Regulation of gaba receptor binding to synaptic plasma membrane of rat cerebral cortex: The role of endogenous phospholipids

Triton X-100 treatments produced an extensive depletion of proteins and phospholipids and a marked increase of [ 3H]GABA binding on synaptic plasma membranes (SPM). Maximal [ 3H]GABA binding was obtained with three Triton X-100 treatments (+ 174% with respect to control). Phospholipase C, which removes only the phospholipid polar head, induces a 40% increase of [ 3H]GABA binding only after treatments resulting in extensive protein depletion.
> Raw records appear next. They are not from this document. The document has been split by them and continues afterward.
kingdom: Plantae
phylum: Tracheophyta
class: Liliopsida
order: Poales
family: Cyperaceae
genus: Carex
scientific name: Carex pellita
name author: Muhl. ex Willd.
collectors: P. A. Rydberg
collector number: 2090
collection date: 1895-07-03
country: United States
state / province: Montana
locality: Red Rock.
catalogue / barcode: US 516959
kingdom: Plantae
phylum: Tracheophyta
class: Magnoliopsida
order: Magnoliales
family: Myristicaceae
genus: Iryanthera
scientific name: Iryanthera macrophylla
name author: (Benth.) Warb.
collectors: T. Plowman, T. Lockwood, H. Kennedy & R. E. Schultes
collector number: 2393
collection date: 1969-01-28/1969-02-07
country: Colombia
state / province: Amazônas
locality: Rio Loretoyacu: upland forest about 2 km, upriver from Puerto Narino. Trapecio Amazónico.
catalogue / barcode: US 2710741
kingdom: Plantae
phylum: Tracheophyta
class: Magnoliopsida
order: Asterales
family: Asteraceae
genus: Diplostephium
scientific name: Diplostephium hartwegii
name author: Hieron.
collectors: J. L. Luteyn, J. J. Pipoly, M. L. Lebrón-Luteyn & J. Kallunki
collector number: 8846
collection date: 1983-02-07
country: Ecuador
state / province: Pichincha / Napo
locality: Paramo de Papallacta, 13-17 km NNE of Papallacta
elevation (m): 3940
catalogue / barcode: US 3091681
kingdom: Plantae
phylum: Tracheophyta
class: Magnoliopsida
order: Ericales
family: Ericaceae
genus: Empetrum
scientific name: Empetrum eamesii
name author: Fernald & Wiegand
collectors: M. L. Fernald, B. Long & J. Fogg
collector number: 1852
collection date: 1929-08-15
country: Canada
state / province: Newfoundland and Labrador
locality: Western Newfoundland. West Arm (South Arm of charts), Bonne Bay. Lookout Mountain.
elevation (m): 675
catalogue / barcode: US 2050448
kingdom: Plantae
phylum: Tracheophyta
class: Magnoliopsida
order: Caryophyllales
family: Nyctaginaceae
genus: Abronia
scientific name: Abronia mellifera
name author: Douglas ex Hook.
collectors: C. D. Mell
In reconstitution experiments phosphatidylethanolamine, the largest phospholipid removed, induced a 30–35 % inhibition of [ 3H]GABA binding in Triton X-100 treated membranes; in contrast phosphatidylserine and phosphatidylcholine did not produce significant changes. The reconstitution of phospholipase C-treated SPM preparations with exogenous phosphatidylethanolamine, phosphatidylserine, phosphatidylcholine or phosphoethanolamine and 1,2-dipalmitoylglycerol, products of phospholipase C activity, did not yield significant changes. This evidence, which argues against a direct role of phospholipids on the regulation of GABA binding, should, however, suggest that the GABA binding component of the receptor site is a lipoprotein or a lipid-depending protein.